When I asked bartender/mixologist/all-around-cool-dude Jared Schubert of the Monkey Wrench to help me with a piece on summer drinking, I didn’t realize he’d go all out. I was expecting a few fancy cocktail recipes that included rum and fruit punch, and maybe a light pilsner I’d never heard of. But when I showed up to the Lono Lounge (the Wrench’s upper deck) one Friday afternoon, Jared had five intricate drink stations assembled on the bar like he was trying to nab first place at a science fair. This man takes his job seriously. He even had a title for his presentation: “Jesus, people, drink better this summer!”
Jared believes that drinking better doesn’t necessarily mean drinking more expensively — it’s about being mindful of what you’re putting into your body. He points out that some liquors and beers are full of artificial flavors and sweeteners. “We avoid these things in our food, why wouldn’t we avoid them in our drinks? They’re being processed the same way, after all,” he says.

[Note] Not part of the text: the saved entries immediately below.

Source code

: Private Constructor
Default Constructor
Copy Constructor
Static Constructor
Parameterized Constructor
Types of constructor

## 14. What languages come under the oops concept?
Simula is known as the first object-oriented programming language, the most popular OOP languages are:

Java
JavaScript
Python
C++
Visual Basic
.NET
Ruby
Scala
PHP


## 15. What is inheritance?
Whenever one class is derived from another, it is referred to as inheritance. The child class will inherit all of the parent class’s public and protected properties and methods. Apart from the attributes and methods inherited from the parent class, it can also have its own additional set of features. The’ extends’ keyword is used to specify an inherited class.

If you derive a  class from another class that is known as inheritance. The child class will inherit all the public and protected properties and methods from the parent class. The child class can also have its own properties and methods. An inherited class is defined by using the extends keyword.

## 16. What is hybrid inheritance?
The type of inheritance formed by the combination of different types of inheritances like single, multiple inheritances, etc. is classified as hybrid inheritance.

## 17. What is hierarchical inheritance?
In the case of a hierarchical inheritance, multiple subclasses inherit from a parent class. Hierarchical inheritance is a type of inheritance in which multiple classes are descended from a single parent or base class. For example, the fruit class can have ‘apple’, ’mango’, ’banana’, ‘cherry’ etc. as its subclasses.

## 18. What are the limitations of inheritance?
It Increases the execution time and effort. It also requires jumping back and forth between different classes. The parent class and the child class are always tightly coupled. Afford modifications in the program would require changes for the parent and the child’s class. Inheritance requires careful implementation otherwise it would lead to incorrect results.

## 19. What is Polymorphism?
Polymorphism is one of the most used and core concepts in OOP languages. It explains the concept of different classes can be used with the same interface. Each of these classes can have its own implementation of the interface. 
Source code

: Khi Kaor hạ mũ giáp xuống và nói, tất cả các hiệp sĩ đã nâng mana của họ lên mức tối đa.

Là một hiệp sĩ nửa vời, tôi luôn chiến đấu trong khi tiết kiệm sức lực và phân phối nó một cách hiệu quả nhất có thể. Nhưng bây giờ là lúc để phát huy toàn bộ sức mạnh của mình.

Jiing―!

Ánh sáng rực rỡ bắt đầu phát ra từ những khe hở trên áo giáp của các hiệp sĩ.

Drinking better also entails an adventure — branch out and try things you may not be familiar with. “Trust your bartender,” he stresses, “especially if they have a wellspring of knowledge about the products they serve.” OK then, let’s put our trust in Jared and hear him out. If mojitos and Coronas are your go-to summer drinks, you’ve got a whole new world to explore.
First up was the beer station, where Jared had a bottle of Crabbie’s Alcoholic Ginger Beer awaiting to pour over ice. It was delicious — crisp, refreshing and mild — but it wasn’t weak like other trendy ginger and grapefruit beers out there. With an ABV of 4.8 percent, that’s a little less than a Budweiser but more than a Bud Light.
“Not all pink wine is made equally,” Jared said about the bottles of rosé he assembled on the bar. While a rosé is not quite red and not quite white, it is a tasty and light way to go on a summer afternoon (and if it’s a Sunday, the Monkey Wrench offers their rosés half-off). The wine is served chilled, of course, and gives off a sweetness that makes you want to keep sipping. It’s like cotton candy for adults.
Shots often get a bad rap — some consider them a ritual of yesteryear: traditions you leave behind as you grow older and more mature. I say bullshit, and Jared agreed. “Tequila is like wine,” he said and explained how it’s made in the agave fields of Mexico. But he also cautioned against drinking bad tequila. “If your tequila needs a celebrity endorsement, it’s probably not good tequila.” Jared showed off the bar’s array of organic tequilas, most of which wouldn’t be any more expensive than a Cuervo or Patron.
Gin & Tonic
Jared named this chapter of his presentation “Have a good fucking gin & tonic, for chrissakes,” and I stood back as he assembled a drink with more garnishes than a bloody mary. You need three things to make a successful gin & tonic, I learned: good gin, good tonic and good garnish. Over ice, Jared poured in some Bluecoat American gin, a bit of fancy tonic from a bottle and added garnishes like cucumbers, cilantro and other green herbs and vegetables I’ll never know the names of. Limes, he said, don’t always have to be the only garnish invited to the party. The more, the merrier makes this a refreshing, cooling, light summer drink.
Bourbon Tiki Drinks
Jared is most excited about his Bourbon Tiki Drinks, some of which he’s rigged to come out of a tap at the Lono Lounge. In the spirit of the tiki, they’re also served in fun glasses with long, colorful straws. First up is the Happy Bouda, which includes bourbon, triple sec, guava nectar and lime cordial. Next is the Polynesian Paralysis, which is made with bourbon, juices from lemons, oranges and pineapples and something called orgeat syrup. The Wrench will rotate these drinks on the tap machine, or they can make them from scratch if that’s what you fancy.
As for general tips on summer day-drinking, Jared suggests you drink plenty of water, know your limits, eat and share (via punches, pitchers and bowls, which have become popular at places like the Wrench, St. Charles Exchange and El Camino). His last words of advice: “Day drinking is a marathon, not a sprint.”